Le projet est né de l’expérience personnelle du couple de réalisateurs, Raqi Syed et Areito Echevarria, des animateurs qui travaillaient en Nouvelle-Zélande pour WETA, une des plus grosses sociétés d’effets digitaux au monde. Ils ont été sélectionnés pour participer au Lab du Sundance Institute. Puis ils ont développé le film en partenariat avec l’Université de Victoria à Wellington où ils enseignent les effets numériques. Katayoun Dibamehr les a repérés à Los Angeles, au DevLab, un incubateur de projets VR. C’est une histoire sur le deuil et l’amour qui nous a touchés. L’immersion nous permet d’entrer dans le fantasme psychologique des parents qui n’arrivent pas à avoir d’enfants et qui pensent que leurs enfants sont dans des mondes parallèles, dans des trous noirs... Le film a été sélectionné à Tribeca, à Annecy - où il a remporté le Cristal de la meilleure œuvre en réalité virtuelle -, et au Festival de Venise.
Comment travaillez-vous du côté de la fiction traditionnelle ?
Nous avons plusieurs longs et courts métrages en développement. Nous accompagnons des jeunes cinéastes qui font leurs premières œuvres en fiction en fusionnant les talents. Par exemple, Gaëtan Vassart est accompagné pour son premier film, Cécile et l’épicier, par Jean-Claude Carrière. Après six documentaires très remarqués, Renaud Barret passe à la fiction. Il sera épaulé sur La Nouvelle Jérusalem par Boris Lojkine (Camille) qui en est à son deuxième long métrage de fiction. Anissa Allali coécrit son premier court métrage, Ya Benti, avec Clémence Madeleine-Perdrillat, scénariste confirmée. On essaye en permanence d’agréger les talents. Faire un film, c’est un travail d’équipe avant tout.

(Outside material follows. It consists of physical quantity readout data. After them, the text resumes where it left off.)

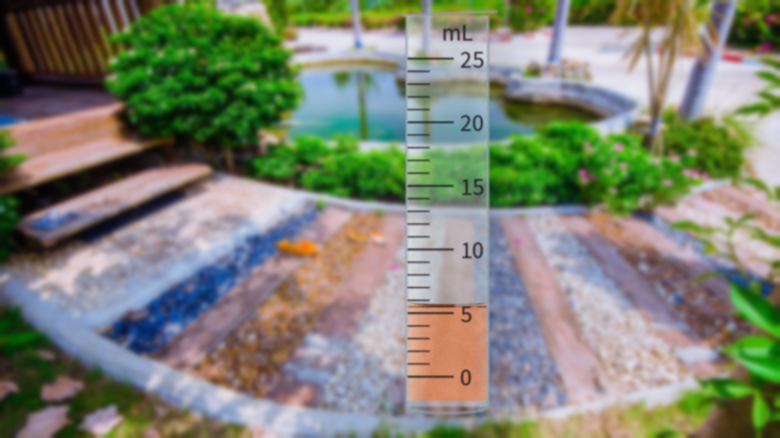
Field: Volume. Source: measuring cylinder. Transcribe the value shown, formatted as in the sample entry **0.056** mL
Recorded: **5.5** mL
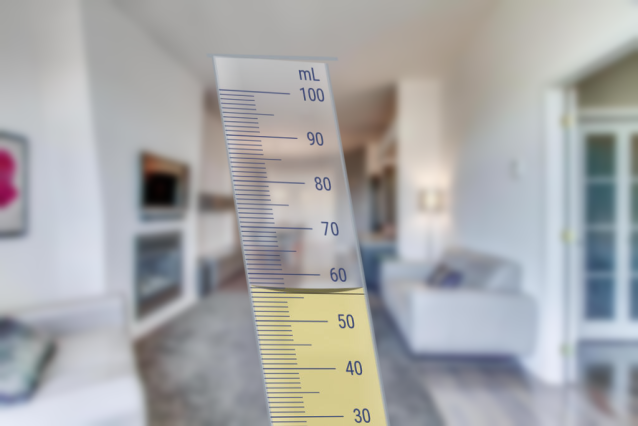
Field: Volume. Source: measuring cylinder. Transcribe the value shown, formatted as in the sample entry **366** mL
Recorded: **56** mL
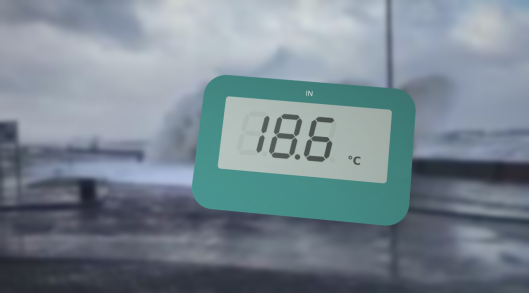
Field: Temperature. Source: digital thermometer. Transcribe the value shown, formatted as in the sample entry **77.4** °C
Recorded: **18.6** °C
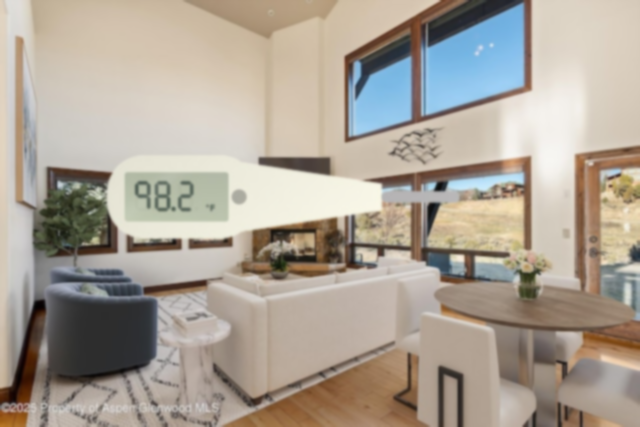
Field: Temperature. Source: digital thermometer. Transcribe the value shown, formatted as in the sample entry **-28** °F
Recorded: **98.2** °F
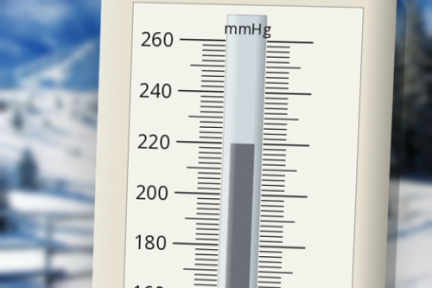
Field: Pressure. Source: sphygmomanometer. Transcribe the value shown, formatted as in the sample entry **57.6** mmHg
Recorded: **220** mmHg
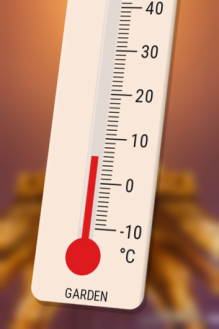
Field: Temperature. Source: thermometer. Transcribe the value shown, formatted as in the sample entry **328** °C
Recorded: **6** °C
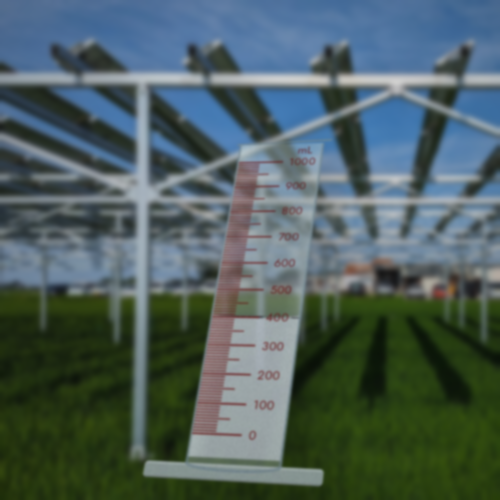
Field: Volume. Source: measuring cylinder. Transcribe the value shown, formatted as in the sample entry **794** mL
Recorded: **400** mL
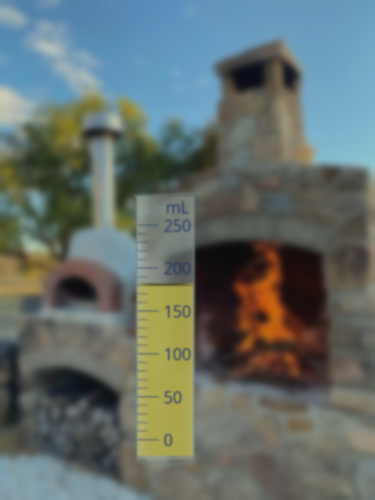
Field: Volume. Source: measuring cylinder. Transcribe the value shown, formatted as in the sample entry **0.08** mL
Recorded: **180** mL
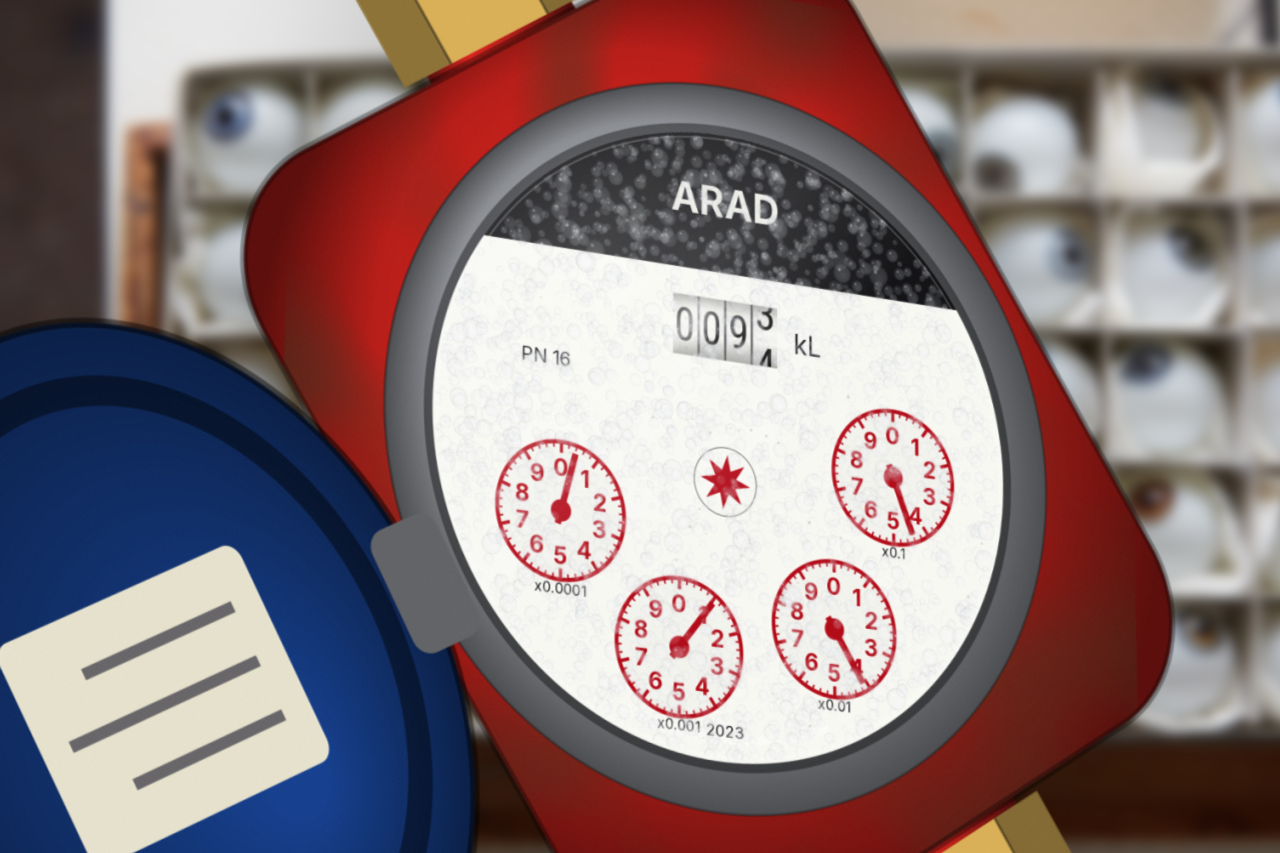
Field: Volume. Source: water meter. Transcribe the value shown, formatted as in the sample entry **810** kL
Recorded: **93.4410** kL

Comment équilibrez-vous vos productions entre VR et non VR ?
Nous n’avons pas de préférences. Aujourd’hui, on nous parle beaucoup de la VR parce que nous avons ces œuvres qui ont été présentées au Festival de Venise. Mais on veut surtout ne pas s’enfermer dans un médium. La VR et le cinéma « traditionnel » se fortifient, se complètent. La force de notre société est de pouvoir suivre des nouveaux systèmes de production et de diffusion dans les années qui arrivent.